> Exercise instructions:
Each line of the data below that holds the word "nuclei" is to be reported in full.

> Provided material:
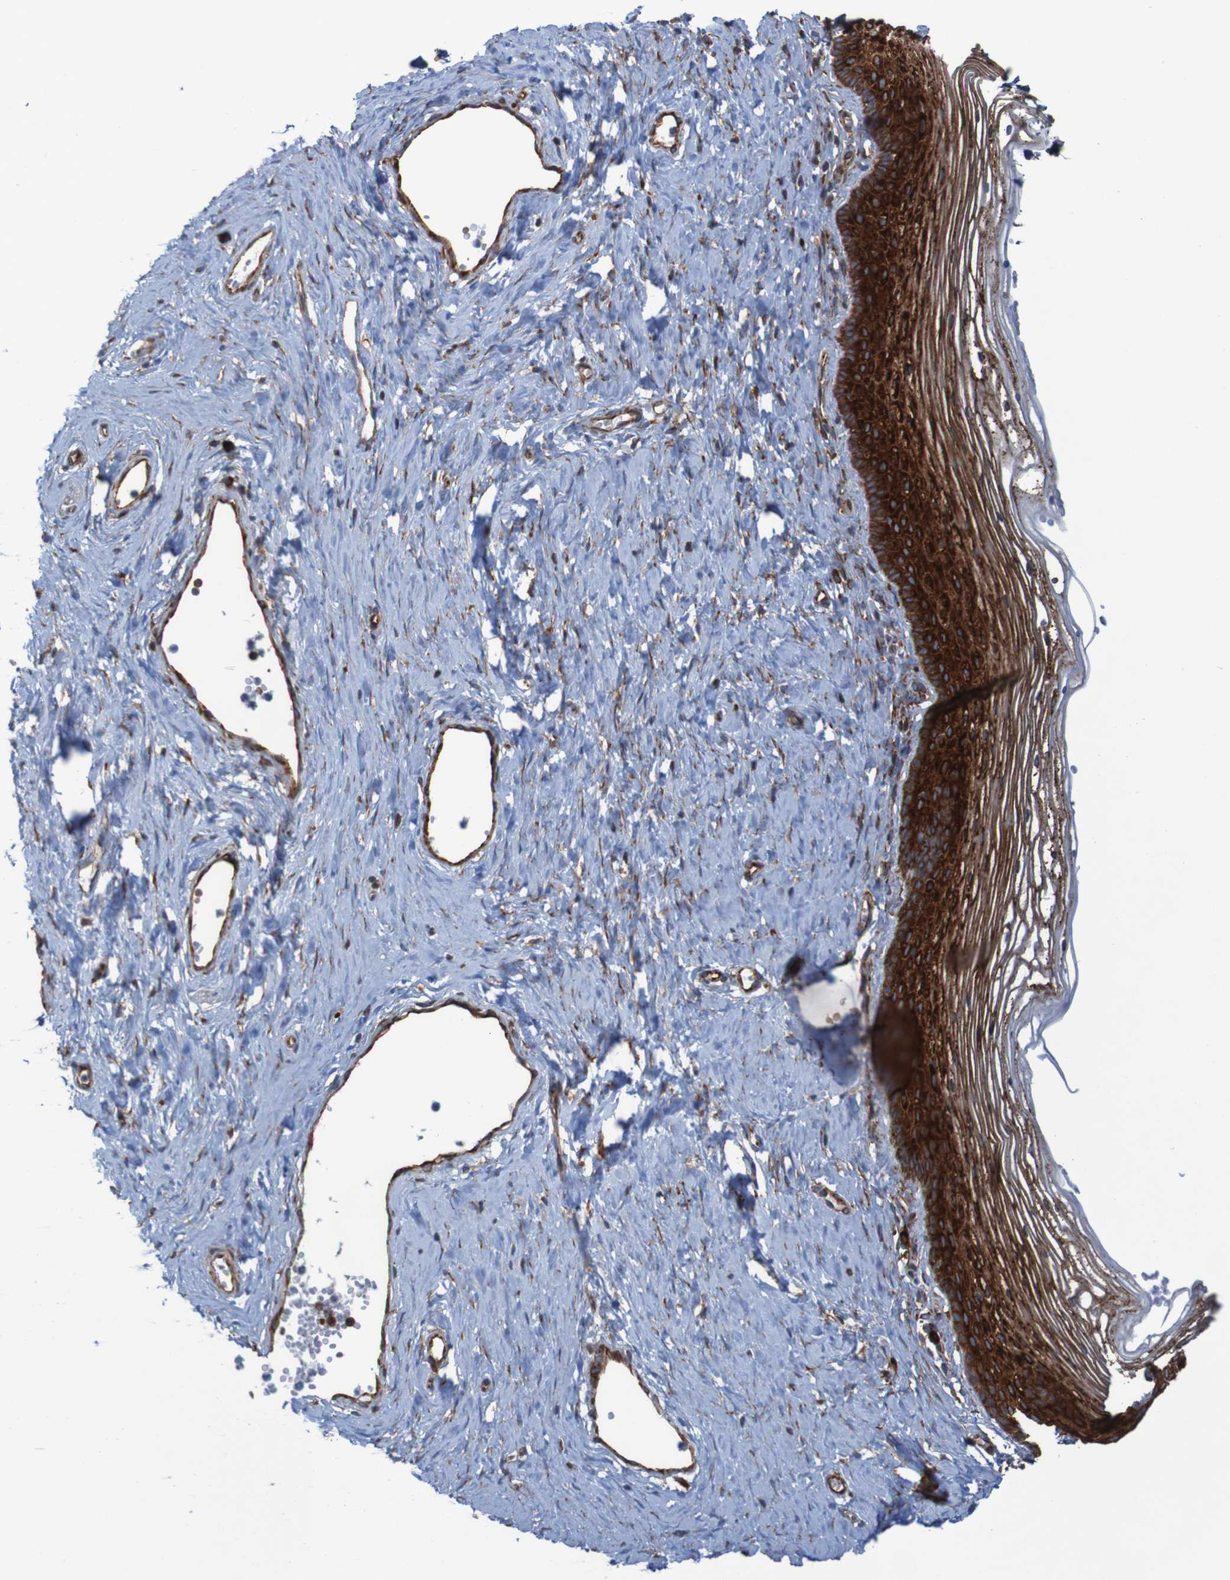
{"staining": {"intensity": "strong", "quantity": ">75%", "location": "cytoplasmic/membranous"}, "tissue": "vagina", "cell_type": "Squamous epithelial cells", "image_type": "normal", "snomed": [{"axis": "morphology", "description": "Normal tissue, NOS"}, {"axis": "topography", "description": "Vagina"}], "caption": "Strong cytoplasmic/membranous positivity is appreciated in about >75% of squamous epithelial cells in unremarkable vagina. The protein of interest is shown in brown color, while the nuclei are stained blue.", "gene": "RPL10", "patient": {"sex": "female", "age": 32}}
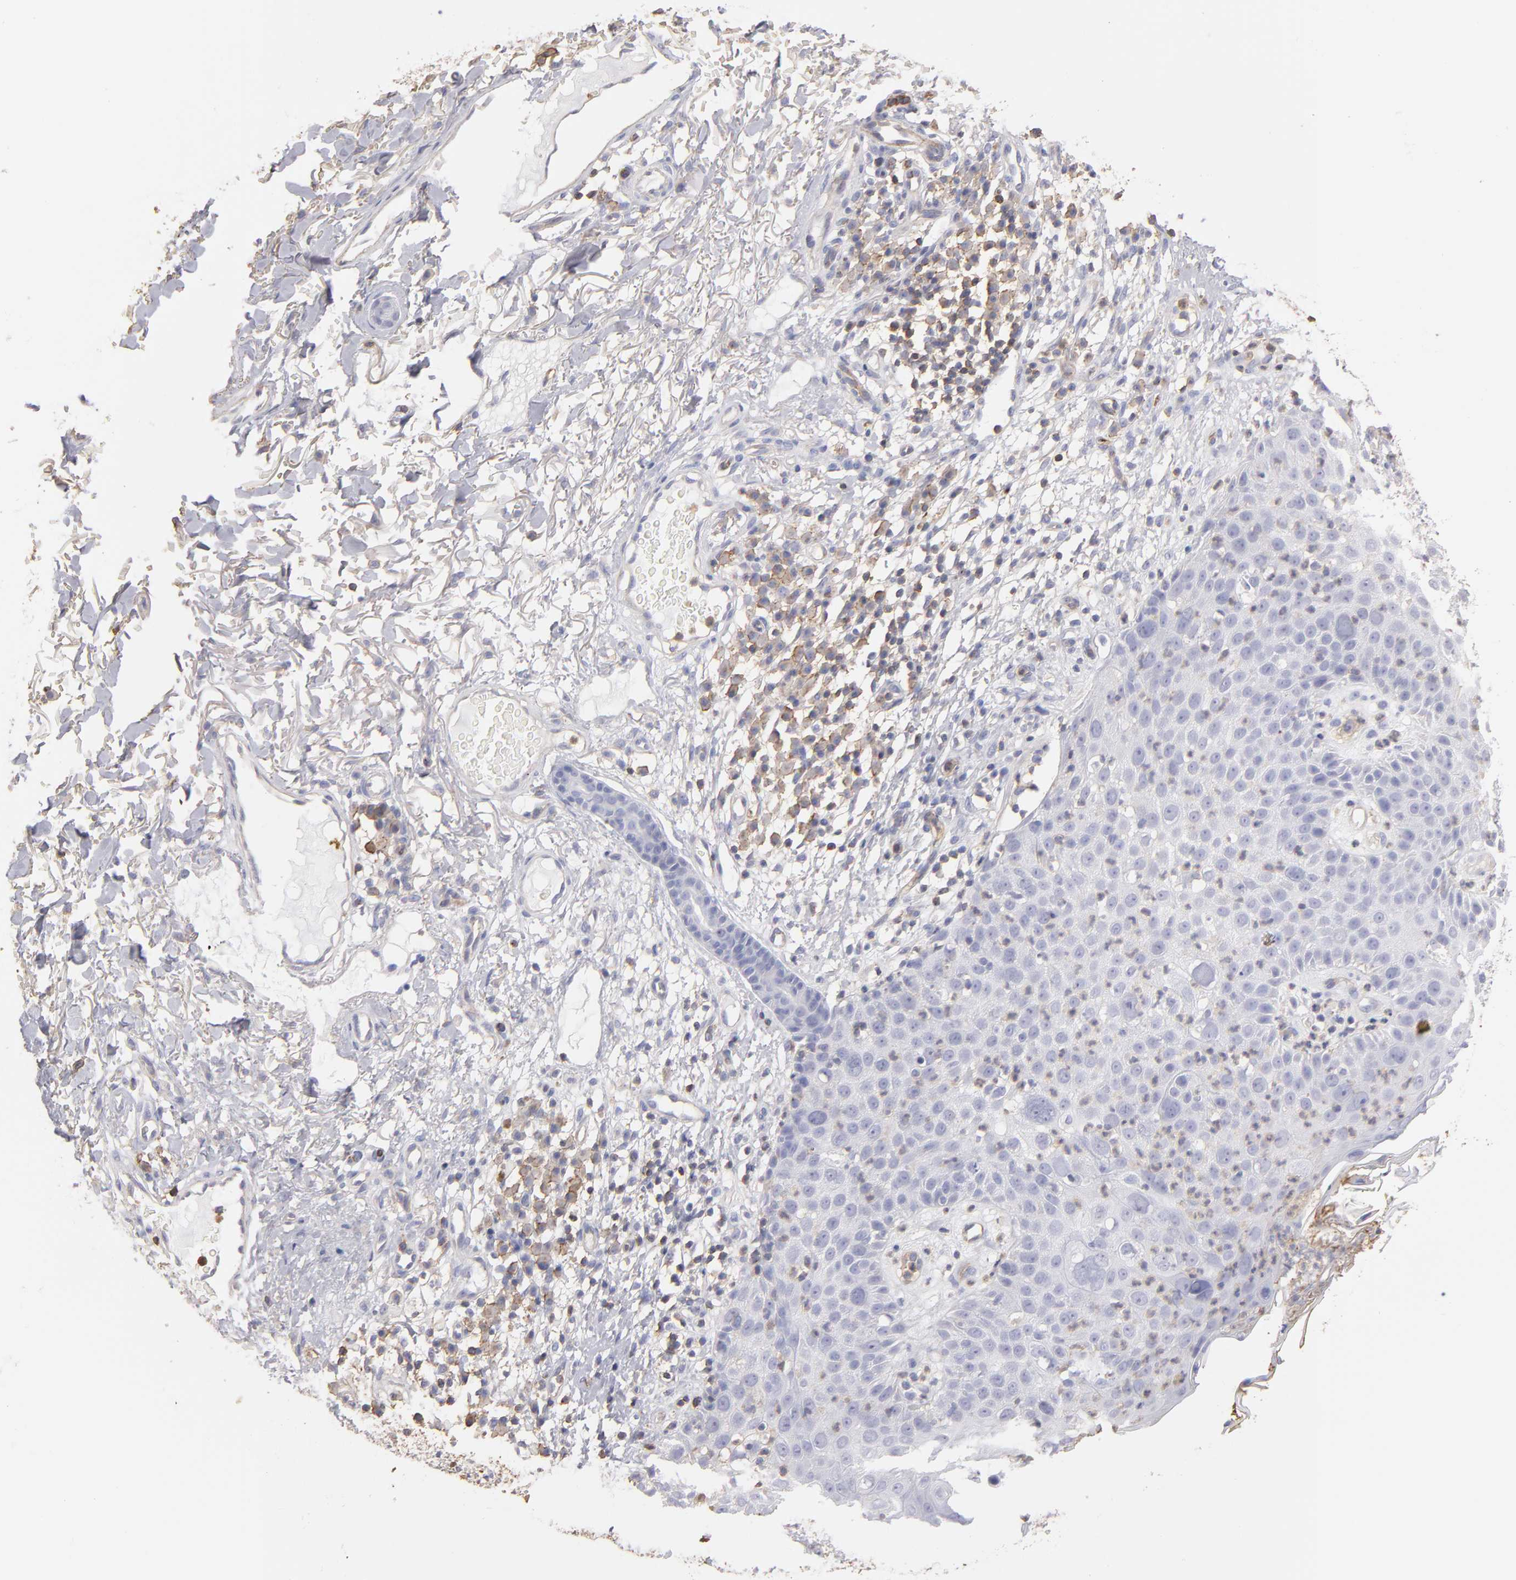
{"staining": {"intensity": "negative", "quantity": "none", "location": "none"}, "tissue": "skin cancer", "cell_type": "Tumor cells", "image_type": "cancer", "snomed": [{"axis": "morphology", "description": "Squamous cell carcinoma, NOS"}, {"axis": "topography", "description": "Skin"}], "caption": "This micrograph is of skin cancer stained with immunohistochemistry (IHC) to label a protein in brown with the nuclei are counter-stained blue. There is no staining in tumor cells.", "gene": "ABCB1", "patient": {"sex": "male", "age": 87}}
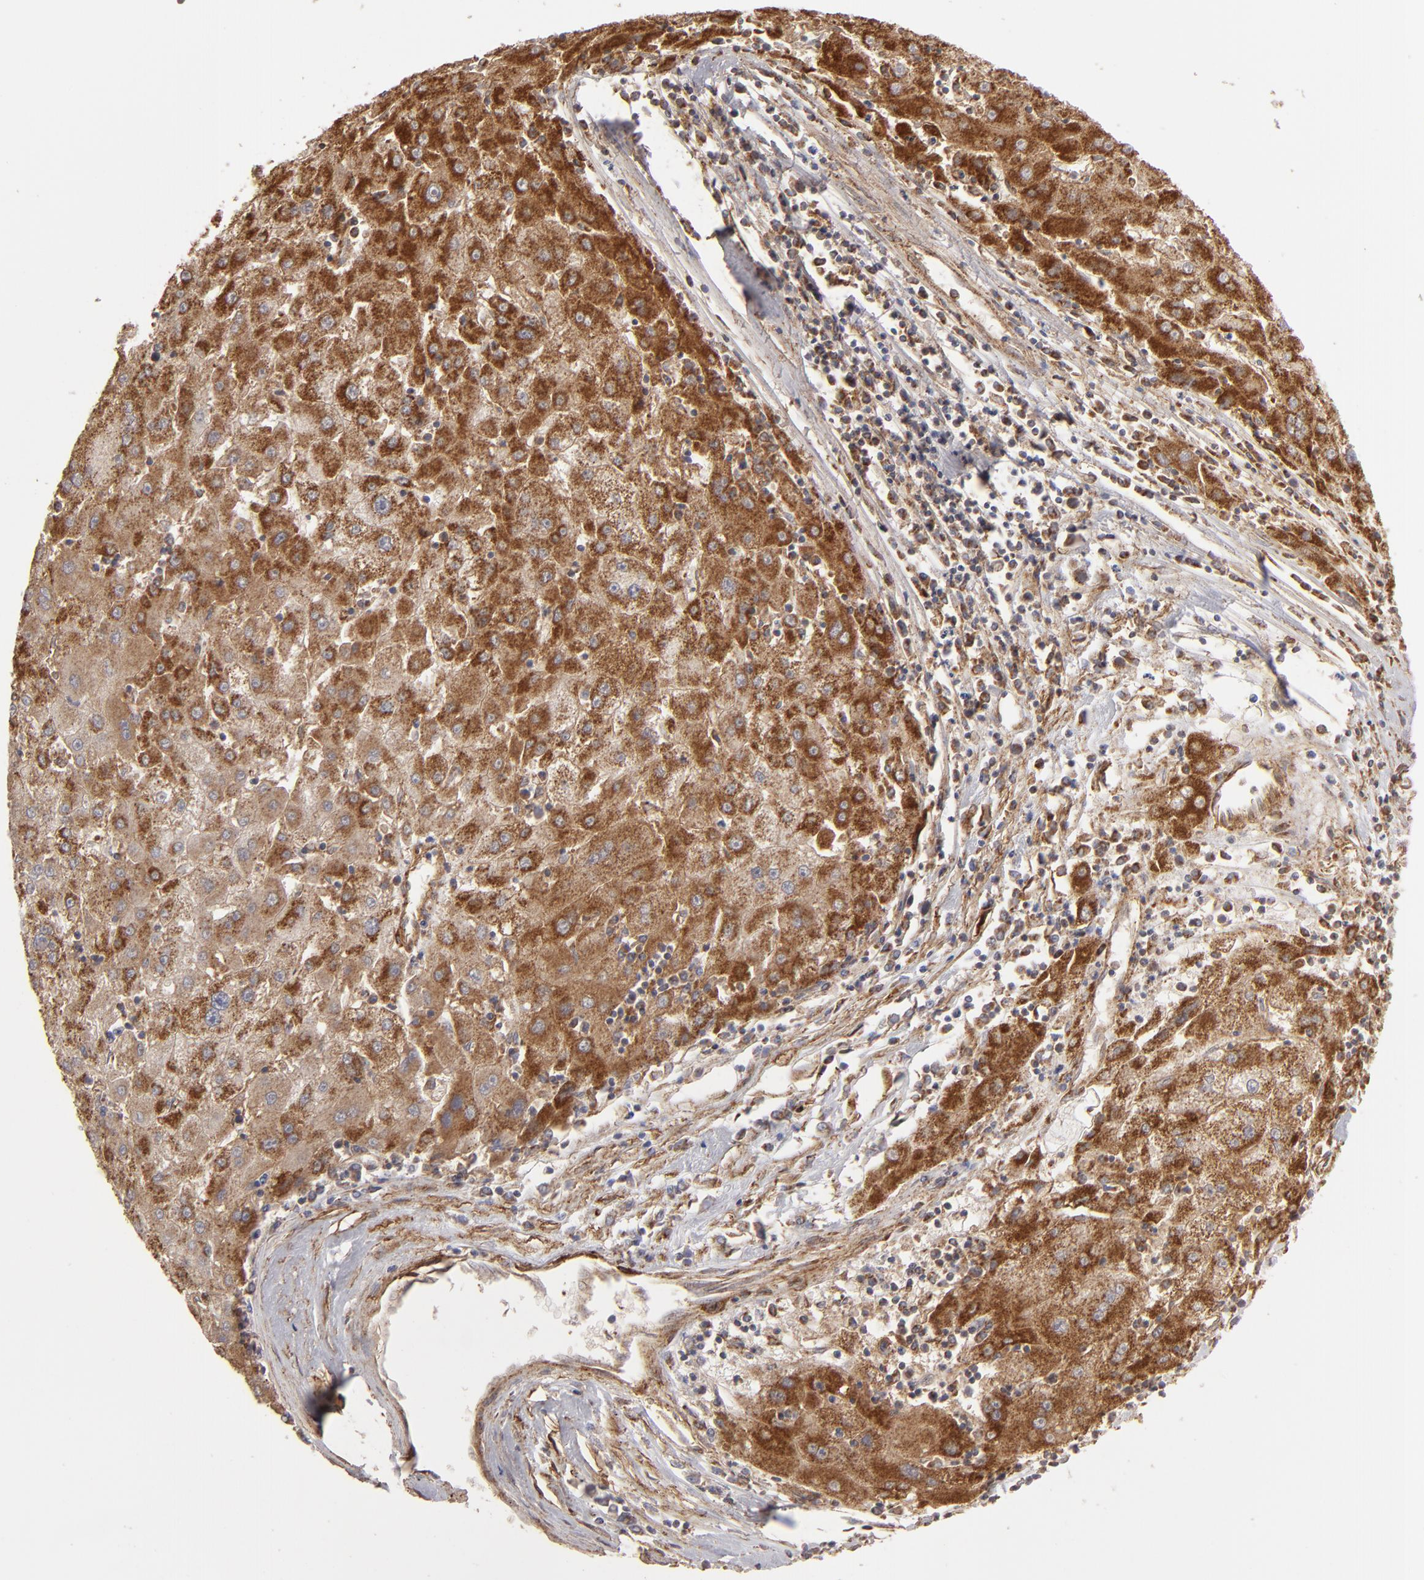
{"staining": {"intensity": "strong", "quantity": ">75%", "location": "cytoplasmic/membranous"}, "tissue": "liver cancer", "cell_type": "Tumor cells", "image_type": "cancer", "snomed": [{"axis": "morphology", "description": "Carcinoma, Hepatocellular, NOS"}, {"axis": "topography", "description": "Liver"}], "caption": "IHC micrograph of human hepatocellular carcinoma (liver) stained for a protein (brown), which exhibits high levels of strong cytoplasmic/membranous expression in about >75% of tumor cells.", "gene": "ITGB5", "patient": {"sex": "male", "age": 72}}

> Answer below:
{"staining": {"intensity": "strong", "quantity": ">75%", "location": "cytoplasmic/membranous"}, "tissue": "vagina", "cell_type": "Squamous epithelial cells", "image_type": "normal", "snomed": [{"axis": "morphology", "description": "Normal tissue, NOS"}, {"axis": "topography", "description": "Vagina"}], "caption": "Strong cytoplasmic/membranous positivity is appreciated in about >75% of squamous epithelial cells in unremarkable vagina. The protein of interest is shown in brown color, while the nuclei are stained blue.", "gene": "RPL10", "patient": {"sex": "female", "age": 32}}
{"staining": {"intensity": "negative", "quantity": "none", "location": "none"}, "tissue": "skin cancer", "cell_type": "Tumor cells", "image_type": "cancer", "snomed": [{"axis": "morphology", "description": "Squamous cell carcinoma, NOS"}, {"axis": "topography", "description": "Skin"}], "caption": "This micrograph is of skin cancer stained with immunohistochemistry (IHC) to label a protein in brown with the nuclei are counter-stained blue. There is no staining in tumor cells.", "gene": "ABCB1", "patient": {"sex": "male", "age": 87}}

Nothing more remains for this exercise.